SVN 4380 Cloud 5419 (on Ubuntu 14.04.3) Fog not consistently tftp booting from location
-
Are you using the location plugin? Tftp enabled is only for locations and it is not truly tftp directing. All that option does is tell the host to get its bzImage and init.xz from its specified location. What plugins do you have and what are their relevant entries?
-
@Tom-Elliott Yes, the location plugin is installed. bzImage and init.xz being pulled from the specified location is exactly something that I desire, so I’m not off my rocker (yet) so far, even if my initial understanding of what Tftp enabled was a bit off!
Each storage nodes referenced by a given location are local to all clients in that location, unfortunately sometimes the client does boot and pulls down bzimage and init (and then the image) from the master server which is not local to that client.
Location plugin is the only one installed, and it lists its location as “…/lib/plugins/location/”
-
@Malos said:
… sometimes … sometimes … sometimes …
Are you able to reproduce under which circumstances clients boot from the right/wrong server? To me this sounds like there are several DHCP servers offering information to the clients. Sometimes they get the “correct” info first but sometimes not.
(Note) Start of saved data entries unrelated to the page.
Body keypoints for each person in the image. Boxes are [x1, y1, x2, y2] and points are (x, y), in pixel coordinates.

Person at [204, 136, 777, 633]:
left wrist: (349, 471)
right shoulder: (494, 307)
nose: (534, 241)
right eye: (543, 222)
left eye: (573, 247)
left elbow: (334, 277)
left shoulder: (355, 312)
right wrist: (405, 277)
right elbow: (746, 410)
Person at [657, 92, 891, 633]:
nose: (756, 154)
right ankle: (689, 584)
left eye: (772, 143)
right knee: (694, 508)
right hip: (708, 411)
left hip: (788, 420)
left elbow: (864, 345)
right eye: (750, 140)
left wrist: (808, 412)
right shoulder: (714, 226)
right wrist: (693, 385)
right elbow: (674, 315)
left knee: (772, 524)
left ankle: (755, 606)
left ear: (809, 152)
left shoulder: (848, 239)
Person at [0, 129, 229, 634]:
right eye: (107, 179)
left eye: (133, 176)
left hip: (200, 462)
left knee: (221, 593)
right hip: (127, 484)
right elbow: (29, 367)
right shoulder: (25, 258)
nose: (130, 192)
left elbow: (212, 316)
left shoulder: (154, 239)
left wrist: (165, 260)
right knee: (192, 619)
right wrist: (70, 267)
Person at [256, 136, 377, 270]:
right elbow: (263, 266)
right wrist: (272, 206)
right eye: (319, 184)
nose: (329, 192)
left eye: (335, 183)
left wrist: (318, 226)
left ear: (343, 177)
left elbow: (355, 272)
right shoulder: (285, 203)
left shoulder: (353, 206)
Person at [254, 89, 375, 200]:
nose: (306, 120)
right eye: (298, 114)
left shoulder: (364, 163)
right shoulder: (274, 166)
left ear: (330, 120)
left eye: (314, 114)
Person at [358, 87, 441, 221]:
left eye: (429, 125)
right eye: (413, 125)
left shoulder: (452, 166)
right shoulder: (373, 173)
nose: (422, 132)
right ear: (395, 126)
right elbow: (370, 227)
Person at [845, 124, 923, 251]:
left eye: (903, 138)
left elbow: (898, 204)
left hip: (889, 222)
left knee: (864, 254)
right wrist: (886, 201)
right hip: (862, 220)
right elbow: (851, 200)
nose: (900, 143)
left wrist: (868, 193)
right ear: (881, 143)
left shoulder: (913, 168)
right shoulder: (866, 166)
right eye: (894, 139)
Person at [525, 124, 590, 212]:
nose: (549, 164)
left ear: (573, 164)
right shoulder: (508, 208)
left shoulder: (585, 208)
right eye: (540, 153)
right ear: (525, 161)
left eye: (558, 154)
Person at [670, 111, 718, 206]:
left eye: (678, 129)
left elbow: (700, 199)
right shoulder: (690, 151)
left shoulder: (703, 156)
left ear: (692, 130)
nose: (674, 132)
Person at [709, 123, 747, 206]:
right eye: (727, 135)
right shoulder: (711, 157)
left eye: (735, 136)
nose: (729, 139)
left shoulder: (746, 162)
Are you willing and able to hook a hub in front of one of your clients and capture the traffic using wireshark/tcpdump? I’d be really interested to see the packet dump. Hopefully we can figure things out this way. -
Got something concrete that I picked up on finally!
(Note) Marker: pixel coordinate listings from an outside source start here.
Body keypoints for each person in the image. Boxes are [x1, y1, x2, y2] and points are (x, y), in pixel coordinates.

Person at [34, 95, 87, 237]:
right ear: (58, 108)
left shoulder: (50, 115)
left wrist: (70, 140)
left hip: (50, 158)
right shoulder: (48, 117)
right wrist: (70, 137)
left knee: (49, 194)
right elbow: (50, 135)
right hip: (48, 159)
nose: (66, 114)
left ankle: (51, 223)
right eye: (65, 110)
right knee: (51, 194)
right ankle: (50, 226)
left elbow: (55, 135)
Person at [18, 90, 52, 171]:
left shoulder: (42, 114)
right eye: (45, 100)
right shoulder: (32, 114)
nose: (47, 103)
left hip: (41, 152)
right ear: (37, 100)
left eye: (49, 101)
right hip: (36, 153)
When a host with a pending task boots, it pulls down bzimage and init (and then the image) from the master server, and then if I shut off the host halfway through the task and reboot it, it boots and pulls bzimage and init/image from the correct storage node location, rinse repeat and pulls bzimage and init/image from master, rinse repeat from node etc.
This flipping action happens very consistently once the task has started.
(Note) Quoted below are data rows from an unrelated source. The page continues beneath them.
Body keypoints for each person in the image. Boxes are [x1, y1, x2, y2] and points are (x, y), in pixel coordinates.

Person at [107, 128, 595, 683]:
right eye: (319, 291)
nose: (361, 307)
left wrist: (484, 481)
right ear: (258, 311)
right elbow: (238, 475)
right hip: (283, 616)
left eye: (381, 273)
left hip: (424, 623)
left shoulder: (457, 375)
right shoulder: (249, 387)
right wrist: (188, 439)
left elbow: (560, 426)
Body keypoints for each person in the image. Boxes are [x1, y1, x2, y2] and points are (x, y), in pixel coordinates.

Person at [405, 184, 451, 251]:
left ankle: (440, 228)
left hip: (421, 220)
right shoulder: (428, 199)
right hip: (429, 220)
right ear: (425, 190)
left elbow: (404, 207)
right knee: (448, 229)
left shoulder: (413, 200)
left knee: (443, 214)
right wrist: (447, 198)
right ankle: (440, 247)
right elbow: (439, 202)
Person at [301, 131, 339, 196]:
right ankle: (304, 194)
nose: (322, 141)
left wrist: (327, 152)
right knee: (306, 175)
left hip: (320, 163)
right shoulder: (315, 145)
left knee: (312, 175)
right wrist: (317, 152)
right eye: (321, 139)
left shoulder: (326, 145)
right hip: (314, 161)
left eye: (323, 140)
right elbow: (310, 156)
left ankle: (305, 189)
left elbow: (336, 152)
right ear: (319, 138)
OK! Now, if I power off the host before the bzimage and init pulldown finishes (so, before the screen flashes and clears over to the imaging process itself), booting the host again will pull everything down from the same server just as before. So it’s almost like something gets toggled in the database side of things, perhaps in the task itself right as the image kicks off that might be causing this?
-
@Sebastian-Roth
It looks like whatever is causing the flip is changing the taskNFSMemberID column in the task (in tasks table) to 1 (the master server in my case) or to 3 (the correct location storage node)I would be willing to capture a dump somehow if you feel it would be helpful, but I’m very certain that there are not multiple DHCP servers, as there’s no other noted issues in my environment.
-
@Malos said:
I would be willing to capture a dump somehow if you feel it would be helpful, but I’m very certain that there are not multiple DHCP servers, as there’s no other noted issues in my environment.
https://wiki.fogproject.org/wiki/index.php/Troubleshoot_TFTP
There are steps in there for doing a capture on the fog server.But, since we’re looking at DHCP specifically - you can simply do a capture with Wireshark using any computer that is connected to the same network that you’ll be booting the trouble-host on. The capturing computer will hear all of the broadcast messages on the network and that’s what Sebastian was wanting to look at.
-
@Wayne-Workman Thanks for explaining and pointing this out. We’d actually see all the broadcasts and don’t really need a hub. You are right. But @Malos’s findings sound pretty reasonable (reproduceable) and I think we better have a look down that alley before picking up the big gun.
-
I’ve poked through the code a little and to me it seams like things might go wrong here: lib/reg-task/TaskQueue.class.php
But I don’t know enough about the PHP code and @Tom-Elliott needs to have a look I suppose. -
@Sebastian-Roth I found and fixed the issue last night. Thanks for pointing out but for this particular problem it was related to the change items hook of the location plugin and the location association class. The problem was I was trying to get the storage node from the association which doesn’t maintain the node or group information. The other half of it was the storage group was getting the list of all enabled nodes, not all enabled nodes that are within its group. This should be fully fixed now.
-
@Tom-Elliott Confirmed, tasks are pulling down the boot files and image data from the correct node consistently, and updating nodes pulls from the newly set node as well. Awesome work, thanks!